Tensions in the Free State town of Senekal have run high for days, with talk of ‘civil war’ in anticipation of the court appearance of Sekwetje Mahlamba, 32, and Sekola Matlaletsa, 44, who are accused of murdering farm worker Brendin Horner.
Police manned roadblocks on both entry points into the town, with cars being searched for firearms, and used coils of barbed wire to partition the town into quarters, isolating anti-farm murder protesters; the Economic Freedom Fighters (EFF); the African National Congress (ANC) Youth League; and the courthouse from one another.
Besides a few verbal altercations, and zap-signs from buses, the morning was peaceful. Outwardly, the crowd was relaxed – though when I asked a group of ambling EFF supporters how they felt, I was told to go away and ‘send an African journalist to talk to us’.
Deputy leader of the EFF Floyd Shivambu said the party’s mission was not to protest over farm murders, but rather to ‘defend state infrastructure’. Shivambu chanted ‘phanzi Ramaphosa’ [down with Ramaphosa] and ‘phanzi racism’. He went on to explain that the EFF was a ‘distinct party’ because it did not participate in the Codesa negotiations in 1990s that paved the way to South Africa’s constitutional democracy, which he characterised as ‘racist’ because ‘it left white people with the land’.
Shivambu called repeatedly for ‘discipline’, which was well observed through the morning. At 10am, Julius Malema arrived on the EFF stage to say speeches would be given later, adding: ‘Don’t play music … sing on your own. This is your town.’
The EFF crowd thinned considerably, with barely 100 members remaining to sing in the sun. The ANC Youth League crowd dissipated, too, though music blared from speakers in their quarter.
In the courtroom, the magistrate heard arguments against any live recording of Mahlamba and Metlaletsa’s bail hearing, ultimately deciding in favour of the state’s argument against exposing images of the witnesses before their cross-examination.
The major pinch-point this morning was outside Senekal’s Wimpy, three blocks from the EFF stage but adjacent the anti-farm murder protesters.

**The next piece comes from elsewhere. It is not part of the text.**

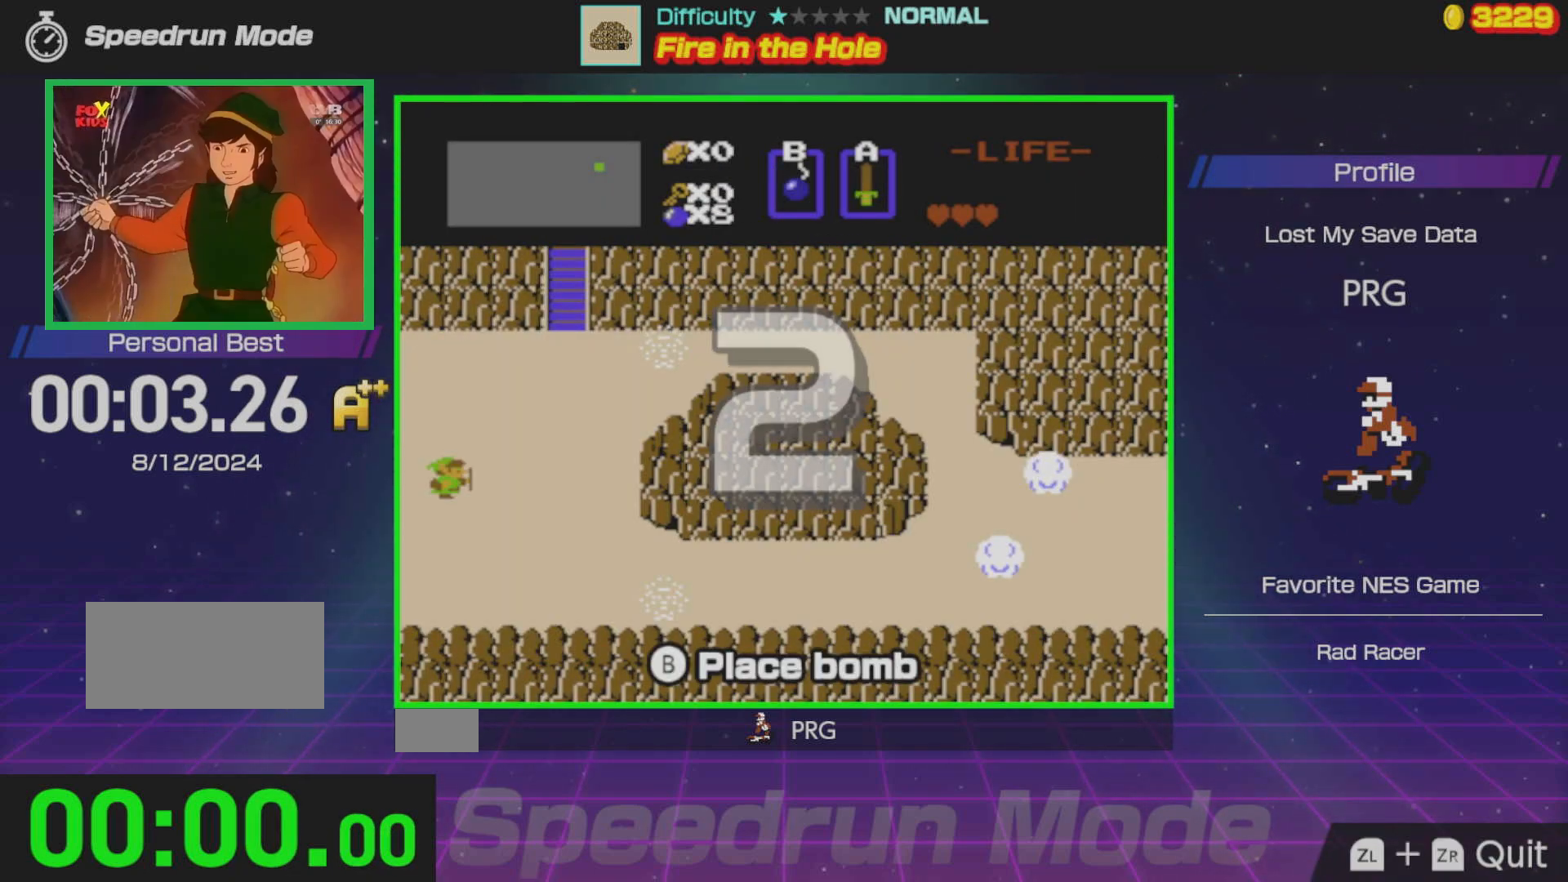
{"buttons": ["DPAD_DOWN"], "events": []}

TimesLive reported that ‘EFF supporters…threw rocks and empty beer bottles at bikers who attempted to pass’. At least three concrete public rubbish bins were broken, with chunks of concrete strewn on the street.
At one point, a large crowd of EFF supporters waiting for their leader blocked the street by the Wimpy, making entry and exit from Senekal impossible.
A SAPS officer, who asked not to be named, grinned, urging patience. ‘Their leader will return and they will leave this road. Everyone is still sober. This is a day to make everyone sweat but now it is just from the heat not the blood.’
Another officer added: ‘I am not saying this to be complacent, but so far so good.’